From the first line of the entries through the line containing "[136,308,545,322] a new", output everything exactly except the pictures.
[[ Data listing open ]]
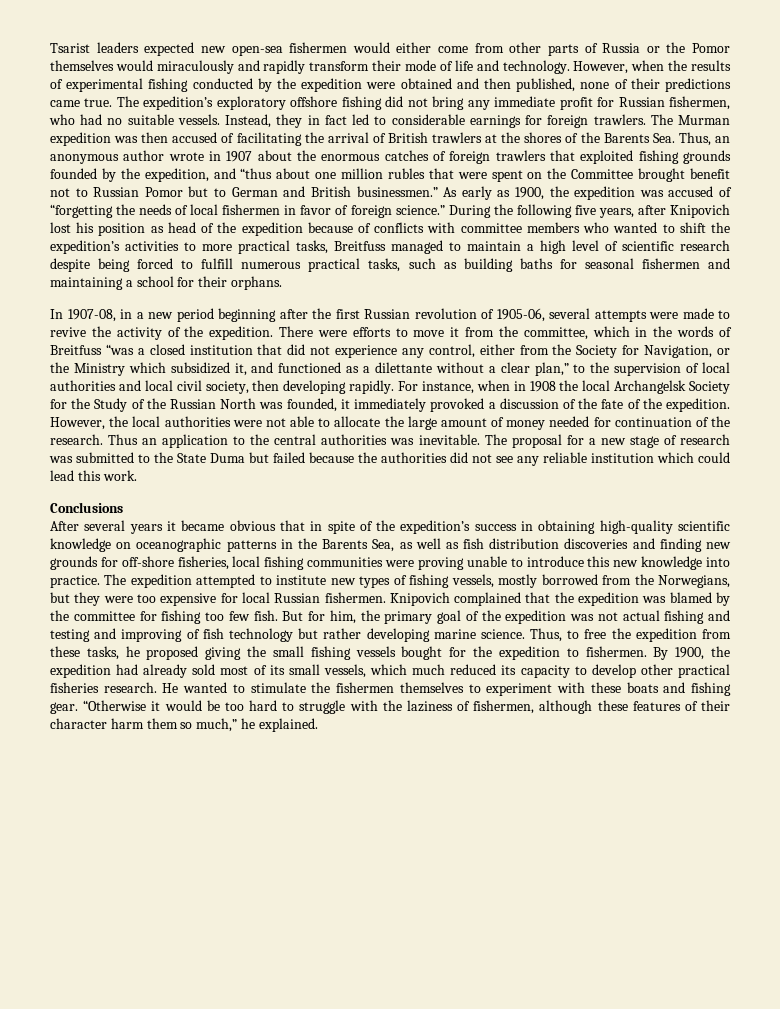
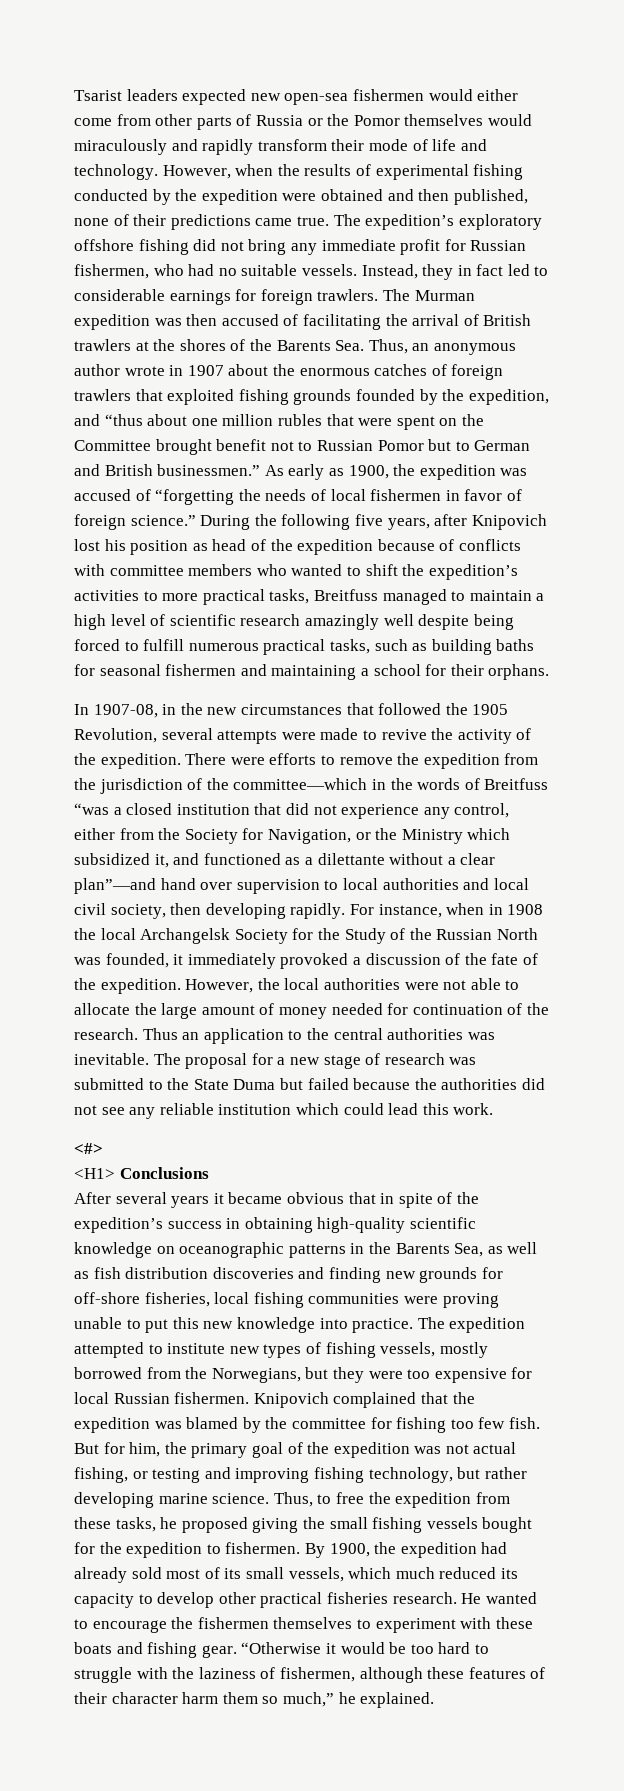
(730, 245) none -> [304,614,414,630] amazingly well
[136,308,545,322] a new period beginning after the first Russian revolution of 1905-06, -> [180,703,509,715] [74,728,157,743] the new circumstances that followed the 1905 Revolution,
[413,326,630,340] move it from the committee, which -> [339,753,539,769] [74,778,368,794] remove the expedition from the jurisdiction of the committee—which
[534,362,700,376] plan,” to the supervision of -> [74,878,339,894] plan”—and hand over supervision to
(137, 475) none -> [74,1143,103,1154] [74,1168,115,1179] <#> // <H1>
[526,556,584,567] introduce -> [145,1319,169,1333] put
[664,610,730,624] fishing and -> [74,1467,148,1483] fishing, or
[186,628,293,642] of fish technology -> [313,1467,453,1483] fishing technology,
[250,682,306,693] stimulate -> [92,1620,167,1633] encourage

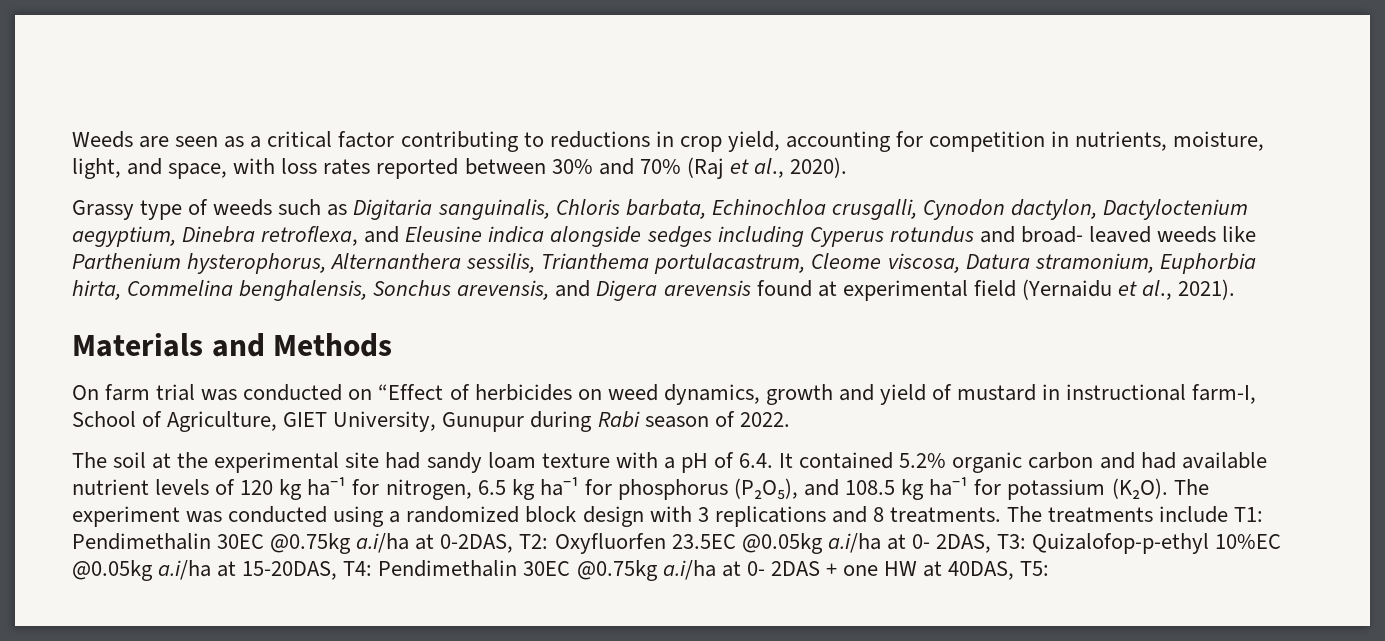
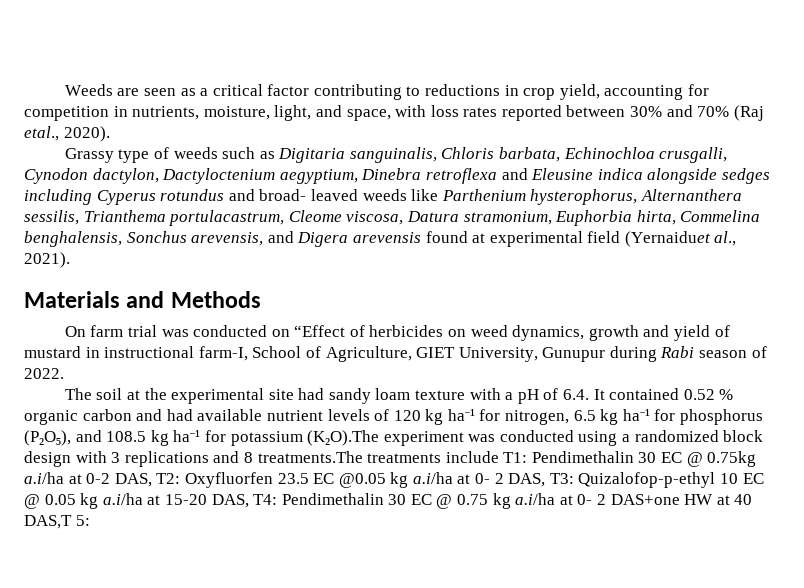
[729,158,784,178] et al., -> [24,126,59,141] etal.,
[261,226,359,246] retroflexa, -> [425,168,497,184] retroflexa
[1021,279,1137,300] (Yernaidu et -> [624,231,711,247] (Yernaiduet
[899,453,947,468] 5.2% -> [683,389,734,400] 0.52 %
[1111,478,1209,499] (K₂O). The -> [307,430,380,446] (K₂O).The
[889,506,1043,523] treatments. The -> [257,451,363,463] treatments.The
[217,533,1282,554] [72,560,1050,581] 30EC @0.75kg a.i/ha at 0-2DAS, T2: Oxyfluorfen 23.5EC @0.05kg a.i/ha at 0- 2DAS, T3: Quizalofop-p-ethyl 10%EC @0.05kg a.i/ha at 15-20DAS, T4: Pendimethalin 30EC @0.75kg a.i/ha at 0- 2DAS + one HW at 40DAS, T5: -> [638,451,757,467] [24,472,764,488] [24,493,753,509] [24,515,90,529] 30 EC @ 0.75kg a.i/ha at 0-2 DAS, T2: Oxyfluorfen 23.5 EC @0.05 kg a.i/ha at 0- 2 DAS, T3: Quizalofop-p-ethyl 10 EC @ 0.05 kg a.i/ha at 15-20 DAS, T4: Pendimethalin 30 EC @ 0.75 kg a.i/ha at 0- 2 DAS+one HW at 40 DAS,T 5:

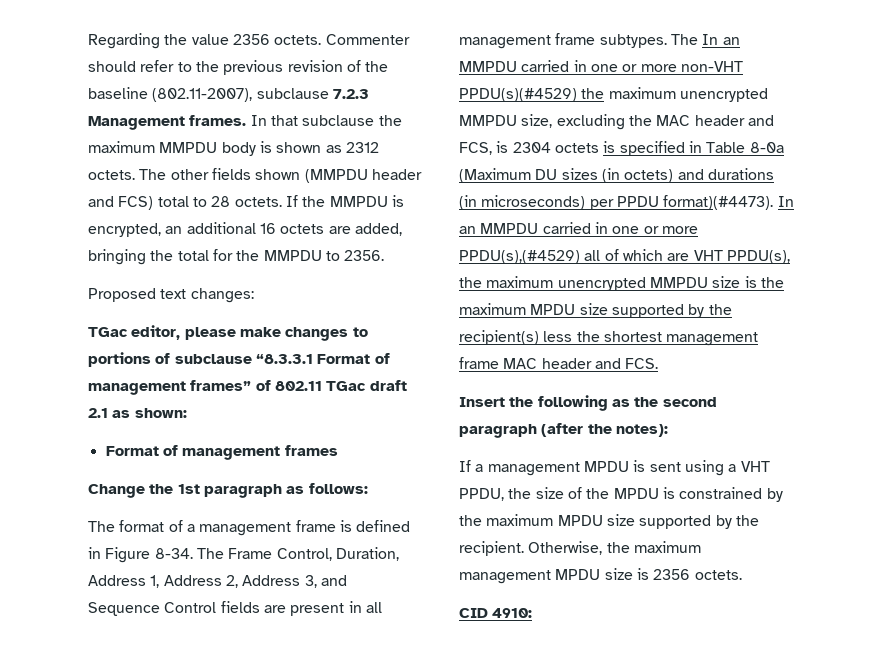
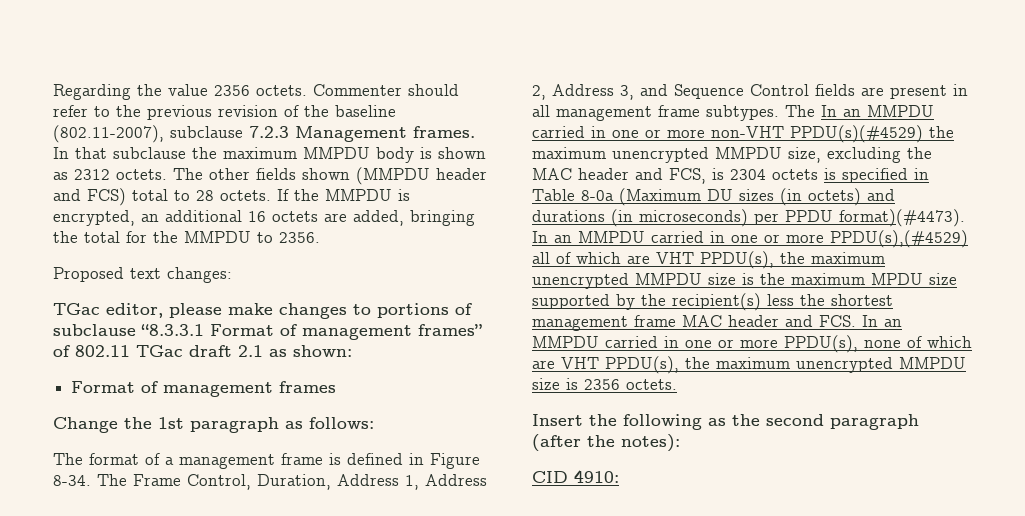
(659, 363) none -> [862,315,902,327] [532,335,972,353] [532,356,966,374] [532,378,677,390] In an MMPDU carried in one or more PPDU(s), none of which are VHT PPDU(s), the maximum unencrypted MMPDU size is 2356 octets.
[459,460,770,476] [459,487,783,502] [459,514,759,529] [459,541,701,556] [459,568,742,584] // If a management MPDU is sent using a VHT PPDU, the size of the MPDU is constrained by the maximum MPDU size supported by the recipient. Otherwise, the maximum management MPDU size is 2356 octets. -> (680, 443) none

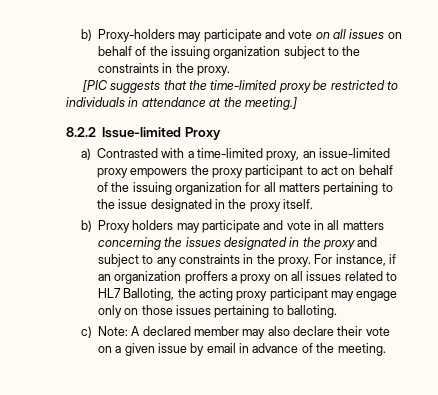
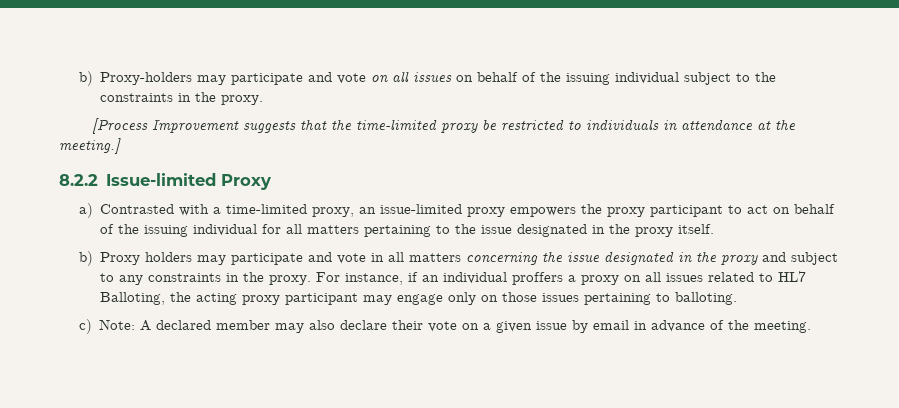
[213,46,281,59] organization -> [615,72,680,84] individual
[82,80,107,92] [PIC -> [92,118,240,134] [Process Improvement
[174,182,242,195] organization -> [193,224,258,236] individual
[185,237,221,247] issues -> [567,252,601,262] issue
[114,271,182,284] organization -> [443,272,508,284] individual

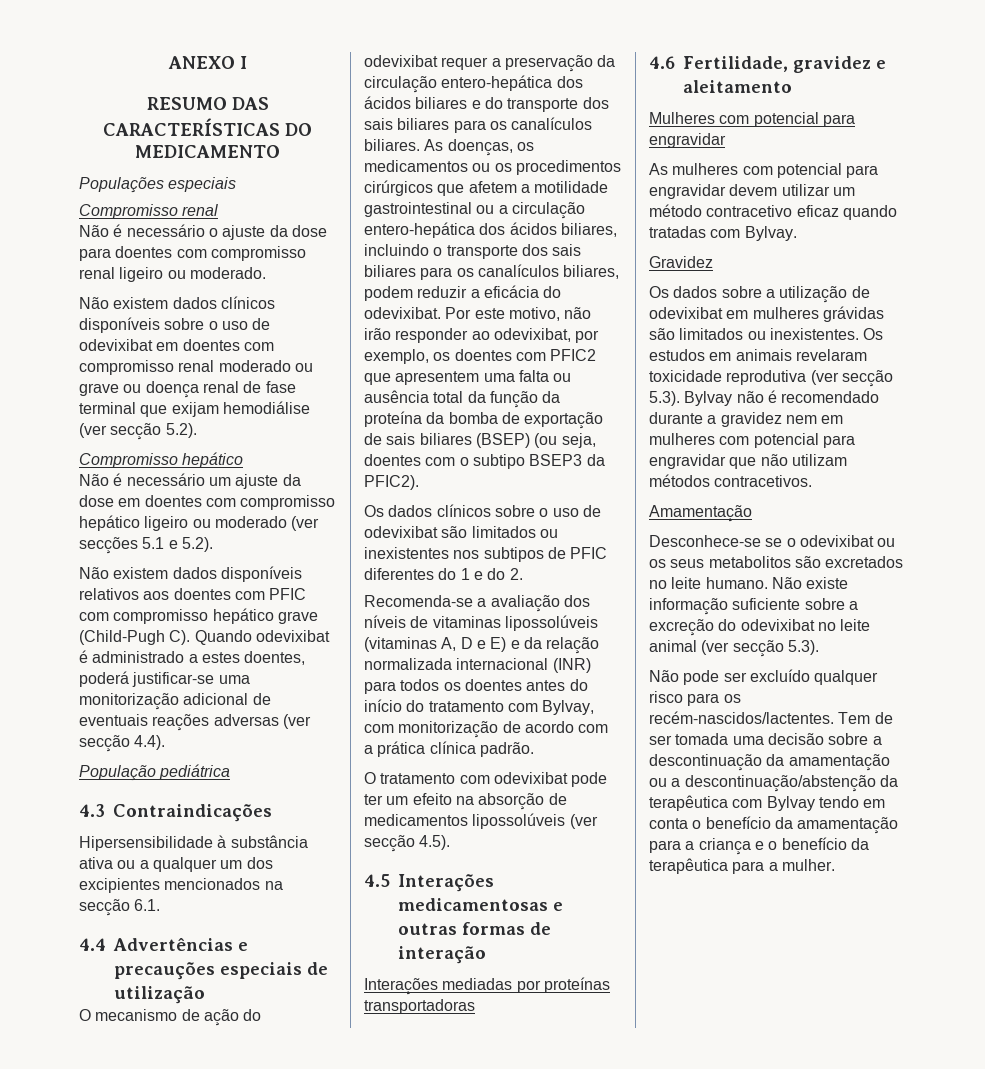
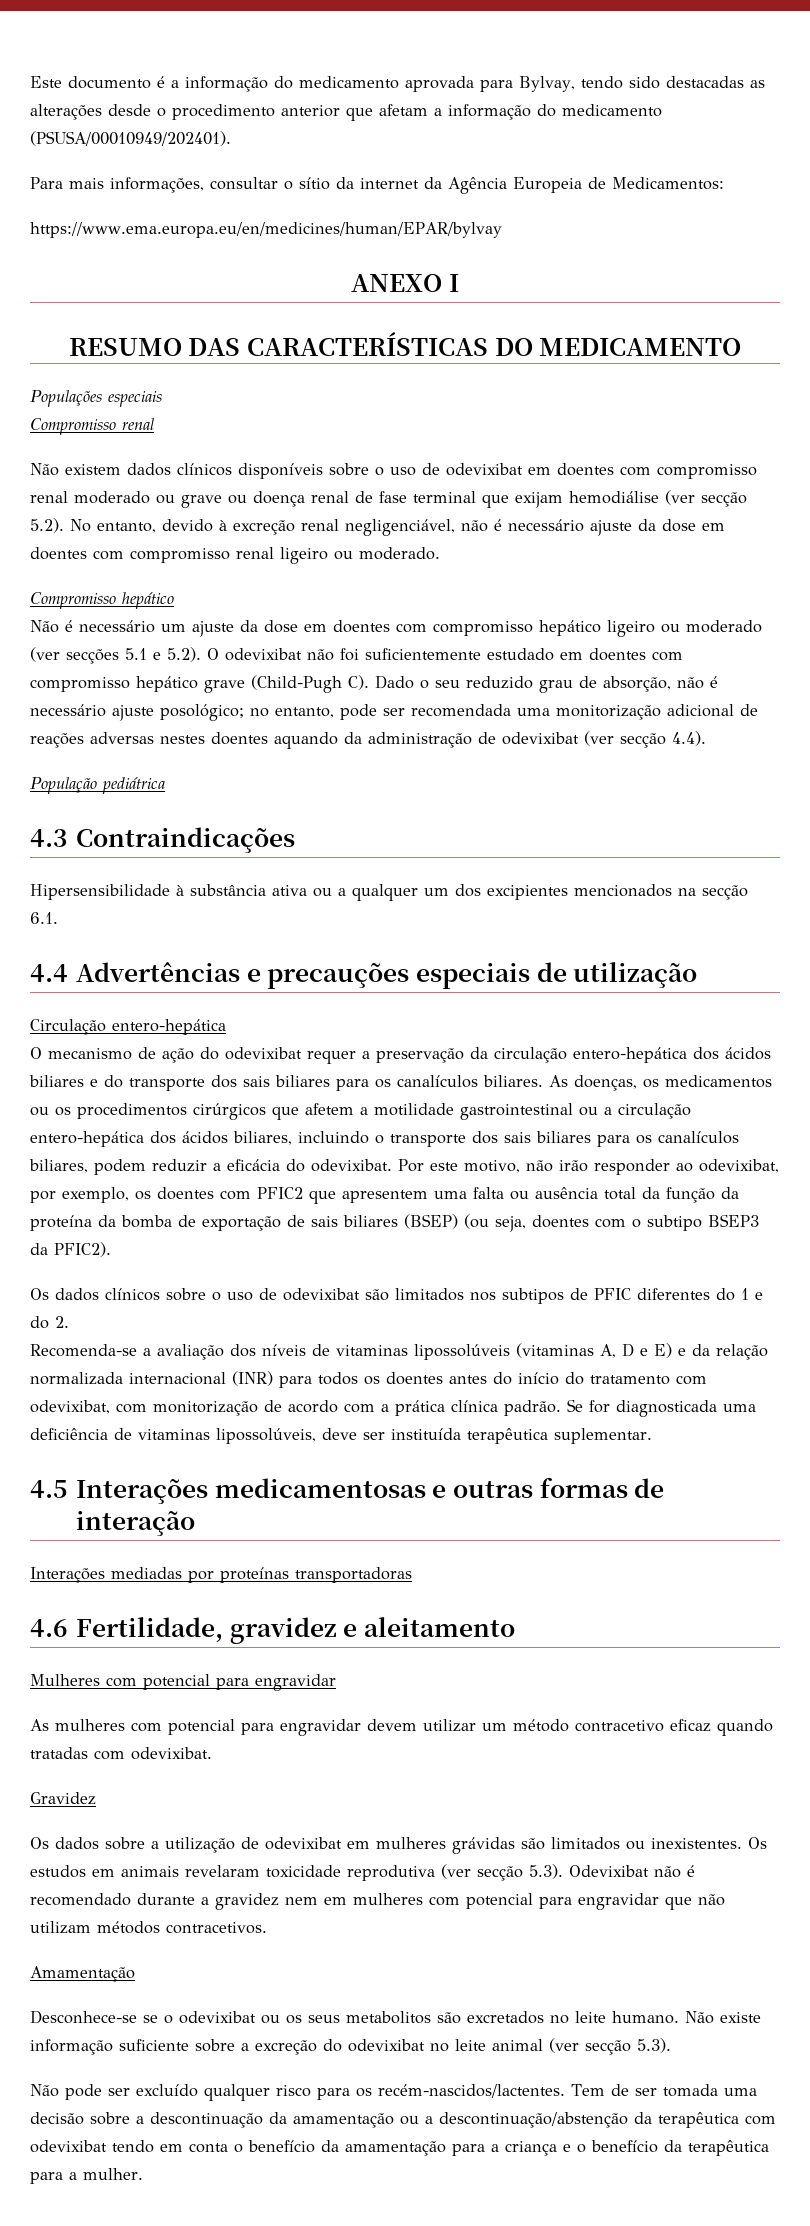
(167, 62) none -> [30,76,765,92] [30,104,662,121] [30,131,231,146] [30,177,724,194] [30,222,502,238] Este documento é a informação do medicamento aprovada para Bylvay, tendo sido destacadas as alterações desde o procedimento anterior que afetam a informação do medicamento (PSUSA/00010949/202401). // Para mais informações, consultar o sítio da internet da Agência Europeia de Medicamentos: // https://www.ema.europa.eu/en/medicines/human/EPAR/bylvay //
[79,224,327,240] [79,246,306,261] [79,267,266,282] // Não é necessário o ajuste da dose para doentes com compromisso renal ligeiro ou moderado. -> (154, 424) none
(197, 430) none -> [70,519,725,536] [30,547,440,564] No entanto, devido à excreção renal negligenciável, não é necessário ajuste da dose em doentes com compromisso renal ligeiro ou moderado.
[79,566,302,582] [79,588,307,600] // Não existem dados disponíveis relativos aos doentes com PFIC -> [207,648,646,661] O odevixibat não foi suficientemente estudado em doentes
[194,630,330,645] [79,650,306,665] [79,671,215,687] Quando odevixibat é administrado a estes doentes, poderá justificar-se -> [375,675,718,693] [30,704,511,721] Dado o seu reduzido grau de absorção, não é necessário ajuste posológico; no entanto, pode ser recomendada
[79,714,148,726] eventuais -> (758, 710) none
(279, 720) none -> [160,732,579,749] nestes doentes aquando da administração de odevixibat
(205, 995) none -> [30,1019,226,1035] // Circulação entero-hepática
[539,529,558,538] [364,547,449,559] ou inexistentes -> (464, 1294) none
[542,700,595,715] Bylvay, -> [30,1400,110,1414] odevixibat,
[364,772,608,787] [364,793,567,810] [364,813,598,829] [364,835,451,852] // O tratamento com odevixibat pode ter um efeito na absorção de medicamentos lipossolúveis (ver secção 4.5). -> [567,1399,756,1417] [30,1428,652,1444] Se for diagnosticada uma deficiência de vitaminas lipossolúveis, deve ser instituída terapêutica suplementar.
[744,226,797,241] Bylvay. -> [131,1747,212,1760] odevixibat.
[684,391,733,406] Bylvay -> [569,1865,649,1877] Odevixibat
[766,796,815,811] Bylvay -> [30,2140,107,2153] odevixibat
[[ Data listing closed ]]
## [Solution below]
(730, 245) none -> [304,614,414,630] amazingly well
[136,308,545,322] a new period beginning after the first Russian revolution of 1905-06, -> [180,703,509,715] [74,728,157,743] the new circumstances that followed the 1905 Revolution,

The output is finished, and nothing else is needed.